For advertisers, mobile coupons remain attractive because they are cheaper to deliver and process than traditional paper ones, and give them a way to reach younger consumers (ages 18 to 24) who tend to be heavy users of mobile data services, but not necessarily coupons. They also allow companies to target people based on time and location -- like offering a last-minute deal to an in-store shopper.

In addition, many marketers believe that the growing use of more sophisticated phones will inevitably make using mobile coupons a mainstream activity, so they will have to jump in. Toward that end, Target last week announced the launch of scannable mobile coupons that can be redeemed at checkout at its stores across the country. Other major retailers such as JCPenney have also begun rolling out mobile offers.

But Forrester lays out some of the challenges facing marketers that are eager to catch up with companies like Target in coupon technology. In addition to the still-tiny user base, the firm points out that while most phones can download applications, not all can display readable bar codes or access the Web for updated promotions.

Furthermore, coupon apps may work on only a few mobile platforms, and even people who have downloaded these programs may not end up as regular users of the service.

For big-box stores and retailers like Target, McDonald's or CVS, with thousands of physical retail locations, enabling mobile coupons is a costly investment that might require new equipment like optical scanners as well as employee training and expanded advertising.
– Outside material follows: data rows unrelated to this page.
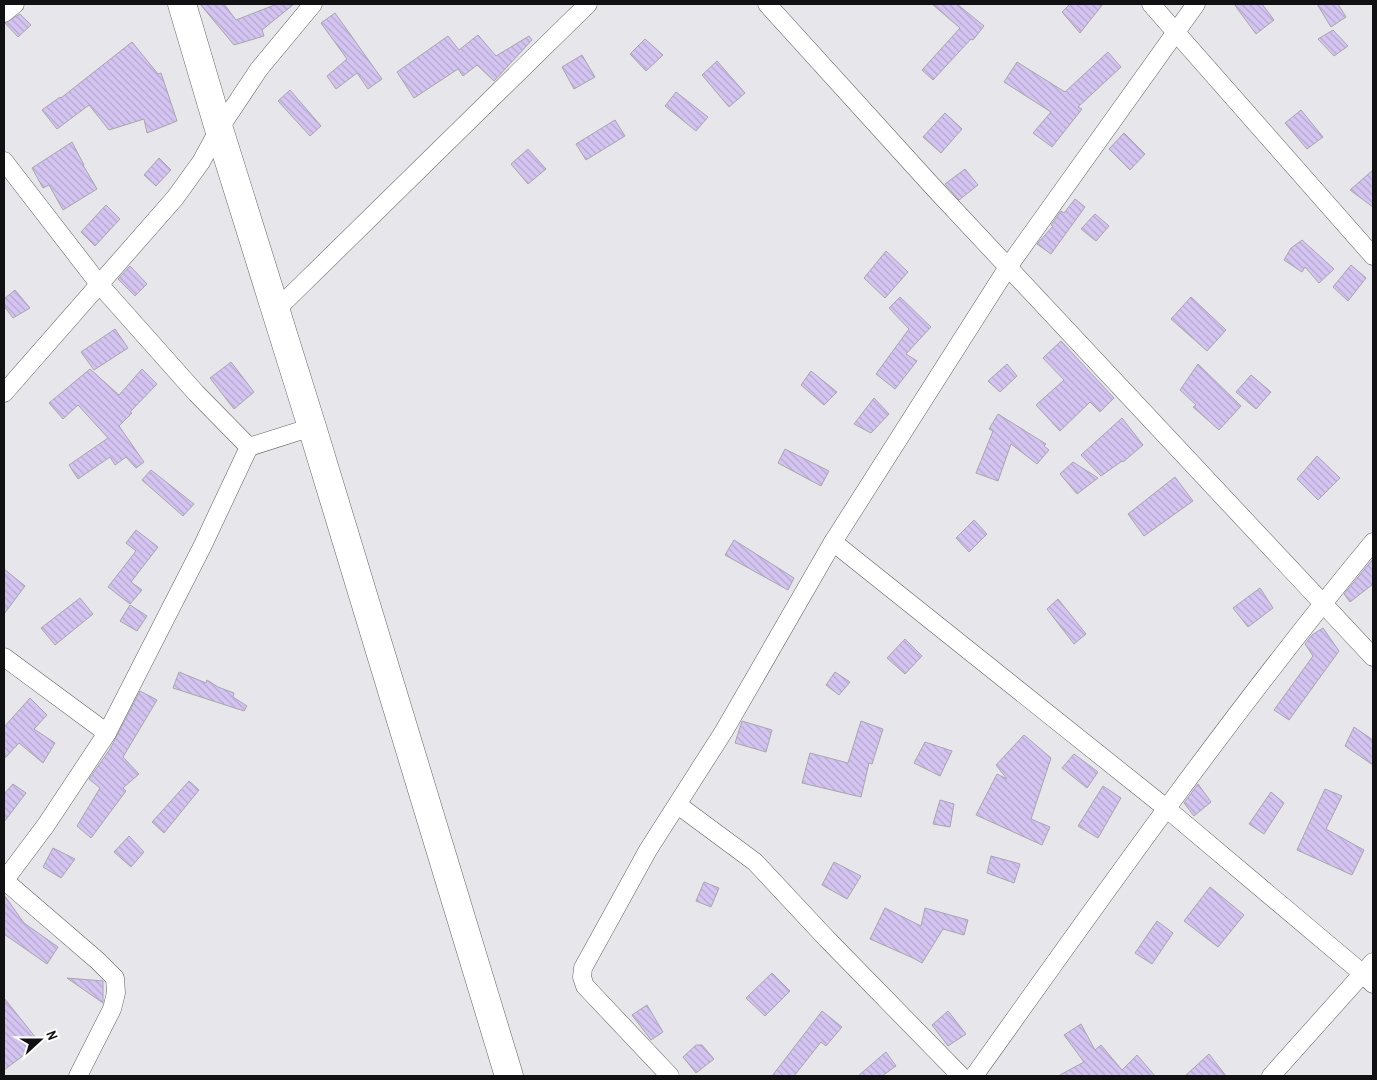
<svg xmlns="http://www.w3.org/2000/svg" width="1377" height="1080" font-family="'Archivo Narrow',sans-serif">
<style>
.building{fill:url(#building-back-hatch);stroke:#a8a6aa}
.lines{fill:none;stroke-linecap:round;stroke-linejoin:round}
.minor-casing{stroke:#616064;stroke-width:19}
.trunk-casing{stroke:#616064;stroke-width:29}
.minor{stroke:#fff;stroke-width:18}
.trunk{stroke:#fff;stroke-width:28}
</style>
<defs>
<pattern id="building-back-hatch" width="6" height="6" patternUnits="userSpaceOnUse" patternTransform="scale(1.25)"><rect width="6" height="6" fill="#d4c4f2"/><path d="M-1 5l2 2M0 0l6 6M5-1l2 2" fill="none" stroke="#b5a7ce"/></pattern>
</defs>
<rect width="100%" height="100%" fill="#e7e6eb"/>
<g class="building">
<path d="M200 4H224L236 20 277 4H294L262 30 264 36 234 45Z"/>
<path d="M932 4H957L984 26 973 40 971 39 933 80 922 70 960 28Z"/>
<path d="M1070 4H1103L1080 33 1062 12Z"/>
<path d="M1234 4H1262L1274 20 1256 34Z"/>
<path d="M1317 4H1338L1346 17 1331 27Z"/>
<path d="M335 13 382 79 368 89 357 73 336 89 327 76 347 59 321 23Z"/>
<path d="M20 14 31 25 18 37 5 23Z"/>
<path d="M1333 30 1348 46 1334 56 1318 39Z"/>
<path d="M478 35 496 56 529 36 532 40 494 81 477 65 463 76 458 69 414 98 397 72 448 36 459 50Z"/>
<path d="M645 39 663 55 646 71 630 54Z"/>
<path d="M132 42 158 74 161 73 177 121 147 133 144 119 109 130 89 105 57 129 42 110 60 97 61 98Z"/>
<path d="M1108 52 1121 67 1078 107 1082 109 1052 147 1033 133 1051 112 1004 82 1017 62 1065 92Z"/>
<path d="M582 55 595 77 574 89 562 67Z"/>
<path d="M717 61 745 93 729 107 702 75Z"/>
<path d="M290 90 321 126 310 136 278 101Z"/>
<path d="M676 92 708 117 696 131 665 106Z"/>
<path d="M1301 110 1323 137 1307 149 1285 123Z"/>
<path d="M945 113 962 129 941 153 923 137Z"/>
<path d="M615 120 625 136 586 160 576 144Z"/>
<path d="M1124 133 1145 154 1130 170 1109 149Z"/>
<path d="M72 142 84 165H83L97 189 63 210 49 185 43 188 32 168Z"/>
<path d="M528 149 546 169 528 184 511 164Z"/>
<path d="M159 158 171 170 156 186 144 175Z"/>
<path d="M965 169 978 185 959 200 945 184Z"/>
<path d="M1373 170V207L1350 190Z"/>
<path d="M1075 199 1085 207 1051 254 1037 244 1053 226 1051 225 1061 211 1064 213Z"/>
<path d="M106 205 120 219 95 246 81 232Z"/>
<path d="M1095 214 1109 226 1096 241 1081 229Z"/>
<path d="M1302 240 1334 269 1319 283 1305 267 1302 272 1284 260 1291 248Z"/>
<path d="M886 251 908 272 885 298 864 278Z"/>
<path d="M1351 265 1366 278 1348 301 1333 287Z"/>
<path d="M130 266 147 284 135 296 118 279Z"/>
<path d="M15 290 30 308 13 318 4 306V299Z"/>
<path d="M900 297 931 327 906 354 917 361 895 389 876 374 909 329 889 308Z"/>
<path d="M1191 297 1226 330 1207 351 1171 319Z"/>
<path d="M115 329 128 348 94 370 81 352Z"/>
<path d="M1061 341 1114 398 1100 412 1090 402 1060 431 1036 405 1064 380 1043 358Z"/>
<path d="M231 362 254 392 234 409 210 378Z"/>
<path d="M1007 364 1017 376 1000 392 988 381Z"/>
<path d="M1198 364 1241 406 1219 430 1193 407 1196 405 1180 390Z"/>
<path d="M90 369 119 395 142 369 157 384 130 412 132 413 119 426 144 462 136 468 126 457 115 465 110 457 78 479 69 465 108 438 78 405 63 419 49 403Z"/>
<path d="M811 371 837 392 824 405 801 385Z"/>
<path d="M1251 375 1271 392 1256 409 1236 392Z"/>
<path d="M874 398 889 414 871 433 854 424Z"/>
<path d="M998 414 1046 444 1044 446 1049 450 1037 464 1011 444 998 481 976 473 993 431 989 429Z"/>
<path d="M1122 418 1143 445 1123 462 1122 461 1101 476 1081 455Z"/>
<path d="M785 449 829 471 821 486 778 463Z"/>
<path d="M1317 456 1340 478 1318 500 1297 479Z"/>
<path d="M1073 462 1098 478 1077 494 1060 474Z"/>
<path d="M151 470 194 504 183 516 142 480Z"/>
<path d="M1175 477 1193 501 1144 536 1128 514Z"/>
<path d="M974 520 987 534 969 552 956 538Z"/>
<path d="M136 530 158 547 131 582 142 590 130 604 108 587 136 551 126 543Z"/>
<path d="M734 540 794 578 788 590 725 555Z"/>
<path d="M1373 559V584L1350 602 1344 594Z"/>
<path d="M4 569 25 586 4 614Z"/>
<path d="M1260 588 1273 608 1248 627 1233 608Z"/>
<path d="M80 598 93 614 55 645 41 628Z"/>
<path d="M1058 599 1086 634 1074 644 1047 609Z"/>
<path d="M130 605 147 616 137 631 120 621Z"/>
<path d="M1323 628 1339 651 1289 720 1274 710 1313 656 1305 644 1312 635Z"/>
<path d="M905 639 922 656 905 674 887 658Z"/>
<path d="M179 672 206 683 207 680 218 687 234 693 233 697 247 706 244 711 173 688Z"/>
<path d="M835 672 850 682 839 695 826 685Z"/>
<path d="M140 691 157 700 123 757 139 774 123 788 126 791 91 838 77 826 100 788 89 779 110 749Z"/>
<path d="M30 698 47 715 34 729 55 743 43 763 19 743 4 759V727Z"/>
<path d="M742 721 772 730 766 752 735 743Z"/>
<path d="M861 721 883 729 872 764 869 763 861 797 802 783 810 753 848 763Z"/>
<path d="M1354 727 1373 740V765L1345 746Z"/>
<path d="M1024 735 1051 758 1031 819 1050 827 1042 845 976 815 997 774 1007 779 996 765Z"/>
<path d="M925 742 952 751 940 776 914 763Z"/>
<path d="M1074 754 1098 772 1087 788 1062 768Z"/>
<path d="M189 781 199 790 164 833 152 822Z"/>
<path d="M13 784 26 793 4 822V794Z"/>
<path d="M1198 784 1211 802 1194 816 1184 803Z"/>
<path d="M1103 786 1121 798 1098 838 1078 826Z"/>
<path d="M1325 789 1342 796 1326 829 1364 850 1352 875 1297 850Z"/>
<path d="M1271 792 1284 803 1264 834 1249 824Z"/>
<path d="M940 800 954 804 950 827 933 824Z"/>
<path d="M129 836 144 852 131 867 114 852Z"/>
<path d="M53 848 75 859 61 878 43 867Z"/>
<path d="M991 856 1020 864 1014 883 987 873Z"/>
<path d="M834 862 861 876 847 899 822 885Z"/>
<path d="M704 882 719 888 711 907 696 901Z"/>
<path d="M1210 887 1244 915 1218 947 1184 921Z"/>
<path d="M4 895 24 923 58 947 47 964 4 934Z"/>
<path d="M885 908 921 926 925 908 968 920 964 935 943 929 922 963 913 958 870 939Z"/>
<path d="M1157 921 1173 933 1152 964 1135 953Z"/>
<path d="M772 973 790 991 765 1016 746 998Z"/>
<path d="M67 978 103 981V1003Z"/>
<path d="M4 998 40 1043 4 1070Z"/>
<path d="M647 1005 663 1032 651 1040 632 1015Z"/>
<path d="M822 1011 842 1027 826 1046 821 1042 794 1076H772Z"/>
<path d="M948 1011 966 1034 948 1046 932 1025Z"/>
<path d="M1081 1024 1095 1050 1101 1045 1122 1070 1137 1055 1155 1076H1058L1084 1062 1064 1035Z"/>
<path d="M696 1045H702L714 1059 696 1073 683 1057Z"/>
<path d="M886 1052 896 1066 882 1076H858Z"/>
<path d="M1209 1054 1226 1076H1185Z"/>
</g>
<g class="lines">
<defs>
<g id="minor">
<path d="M767 4 934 188 1373 657"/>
<path d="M1151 4 1373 256"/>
<path d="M4 13 15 4"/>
<path d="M4 161 99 284 196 393 249 447 312 427"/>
<path d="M275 311 588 4"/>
<path d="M4 393 175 198 201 162 219 129 259 69 313 4"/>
<path d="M833 542 1166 808 1362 973 1373 984"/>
<path d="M4 657 107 733"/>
<path d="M678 805 755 862 827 939 961 1076"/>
<path d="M4 880 98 961 115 978 116 993 112 1009 78 1076"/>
<path d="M4 881 46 825 107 733 202 547 249 447"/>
<path d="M670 1076 585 986 582 977 583 968 648 850 724 731 833 542 1008 267 1196 4"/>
<path d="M974 1076C1103 895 1231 714 1373 542"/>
<path d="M1271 1076 1373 962"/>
</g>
<path id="trunk" d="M182 4 219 129 312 427 509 1076"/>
</defs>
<use href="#minor" class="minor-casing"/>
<use href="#trunk" class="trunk-casing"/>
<use href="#minor" class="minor"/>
<use href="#trunk" class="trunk"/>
</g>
<rect width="1377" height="1080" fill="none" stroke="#111012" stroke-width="10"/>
<g transform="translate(40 1040) rotate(69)" stroke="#ffffff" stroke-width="4" paint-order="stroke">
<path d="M0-4L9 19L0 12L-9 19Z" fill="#111012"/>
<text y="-8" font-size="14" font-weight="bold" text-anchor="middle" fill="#111012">N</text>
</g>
</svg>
And despite the lure of convenience, there is also the chance that mobile coupons could actually slow the checkout process if reading a bar code requires a cashier and customer to hand a phone back and forth while going through coupons one at time.

To help smooth the transition to mobile coupons, Forrester analyst Julie Ask advises marketers to consider different approaches from simple SMS text delivery to barcodes that mimic print ads to downloadable apps, which are more versatile than other options but lack wide distribution. The report also suggests that companies focus on convenience by linking mobile coupon wallets to existing loyalty cards and POS (point-of-sale) systems for easier storage and redemption.

Capitalizing on the digital nature of mobile coupons is also key. When it comes to expiration dates, for example, "one opportunity for marketers is to leverage the information on coupons to send alerts to 'use them or lose them'," states the report.